# EXERCISE MATERIALS
____________

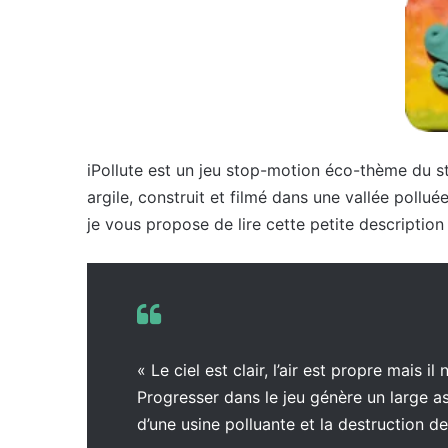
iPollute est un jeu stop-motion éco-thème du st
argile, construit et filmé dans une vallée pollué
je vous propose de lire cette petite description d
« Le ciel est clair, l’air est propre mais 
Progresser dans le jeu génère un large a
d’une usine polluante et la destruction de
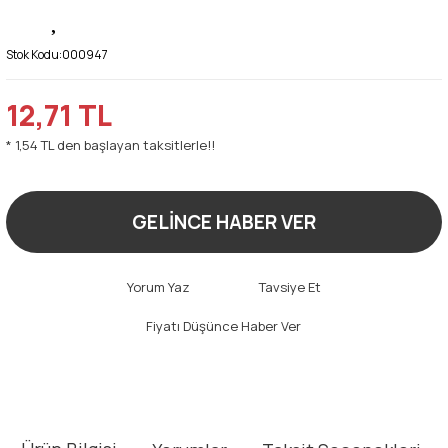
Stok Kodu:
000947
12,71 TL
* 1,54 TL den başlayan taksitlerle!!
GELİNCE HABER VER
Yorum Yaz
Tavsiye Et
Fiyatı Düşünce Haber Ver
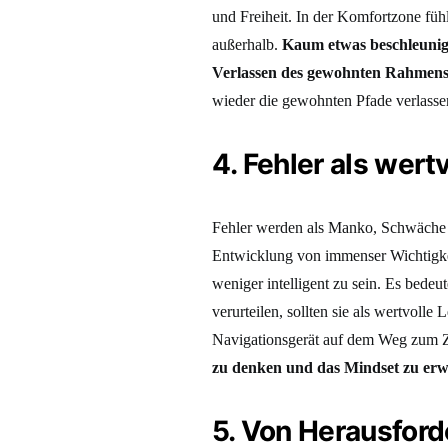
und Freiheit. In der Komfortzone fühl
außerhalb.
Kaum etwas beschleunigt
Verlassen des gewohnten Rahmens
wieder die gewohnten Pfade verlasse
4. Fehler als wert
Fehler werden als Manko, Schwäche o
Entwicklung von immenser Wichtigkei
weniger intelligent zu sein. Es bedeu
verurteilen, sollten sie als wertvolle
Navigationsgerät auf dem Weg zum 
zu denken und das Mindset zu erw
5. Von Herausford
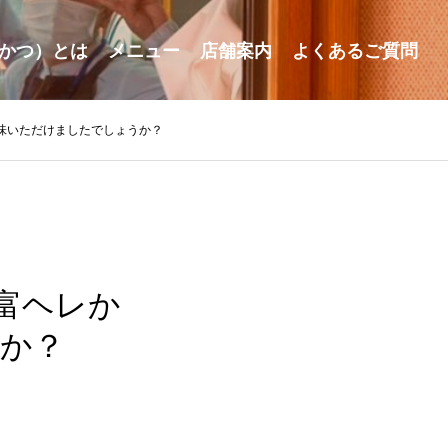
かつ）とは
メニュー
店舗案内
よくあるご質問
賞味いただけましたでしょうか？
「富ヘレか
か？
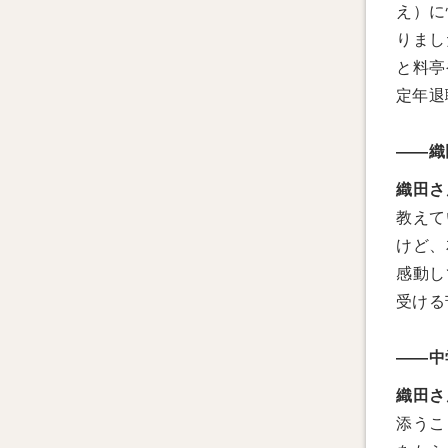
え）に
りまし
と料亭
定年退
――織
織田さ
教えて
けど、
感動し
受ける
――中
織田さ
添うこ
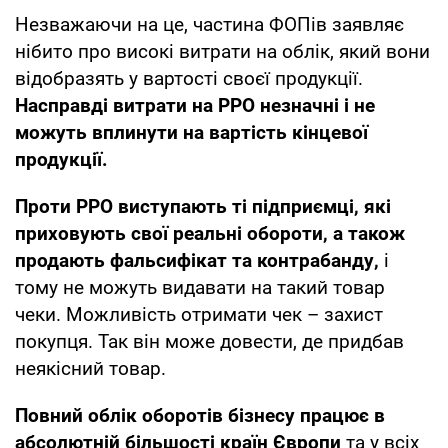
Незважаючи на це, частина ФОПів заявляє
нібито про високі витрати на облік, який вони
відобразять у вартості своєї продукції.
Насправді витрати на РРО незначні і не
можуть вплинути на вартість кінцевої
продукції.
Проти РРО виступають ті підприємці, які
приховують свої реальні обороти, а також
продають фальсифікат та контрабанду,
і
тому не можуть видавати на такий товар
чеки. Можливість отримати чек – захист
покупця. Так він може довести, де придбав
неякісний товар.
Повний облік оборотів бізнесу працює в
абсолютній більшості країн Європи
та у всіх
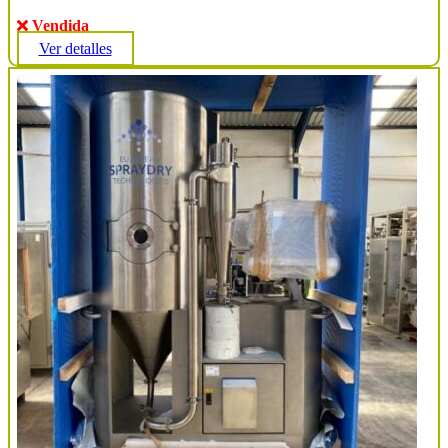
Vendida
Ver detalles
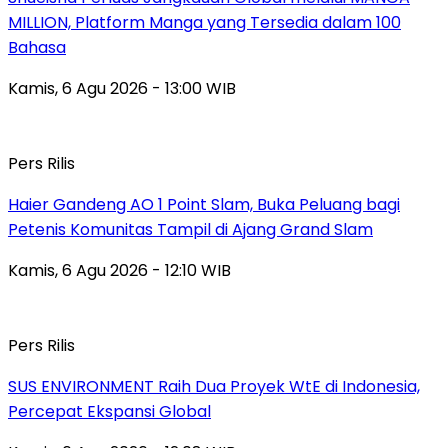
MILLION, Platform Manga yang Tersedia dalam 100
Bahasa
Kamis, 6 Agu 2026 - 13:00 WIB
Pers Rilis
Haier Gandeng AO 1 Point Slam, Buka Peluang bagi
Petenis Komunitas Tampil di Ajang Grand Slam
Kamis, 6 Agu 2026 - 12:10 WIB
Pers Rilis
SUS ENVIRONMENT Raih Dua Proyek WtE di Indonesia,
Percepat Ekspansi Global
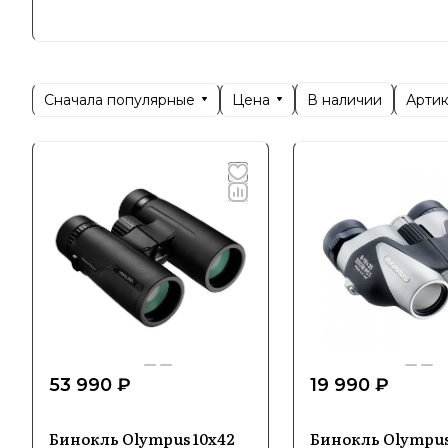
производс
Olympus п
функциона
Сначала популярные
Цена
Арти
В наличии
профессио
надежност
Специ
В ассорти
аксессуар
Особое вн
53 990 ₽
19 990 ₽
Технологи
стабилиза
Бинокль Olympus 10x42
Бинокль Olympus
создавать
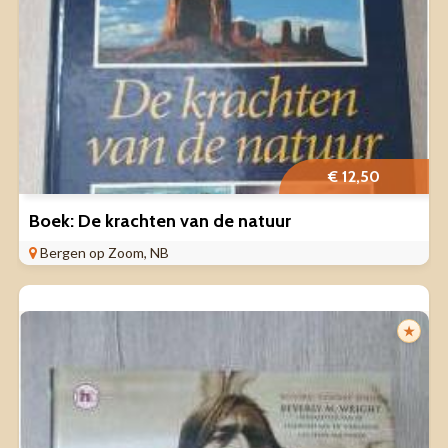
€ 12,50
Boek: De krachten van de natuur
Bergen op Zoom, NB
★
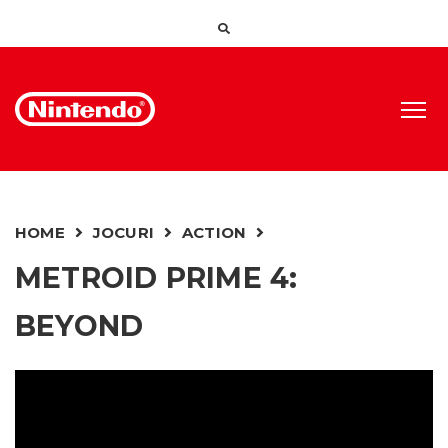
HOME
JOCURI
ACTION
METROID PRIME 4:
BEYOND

____________

# WORK INSTRUCTIONS
Say how many lines in the records hold the string "продукції", please, and add no other words.

# SOLUTION TO THE PROBLEM
2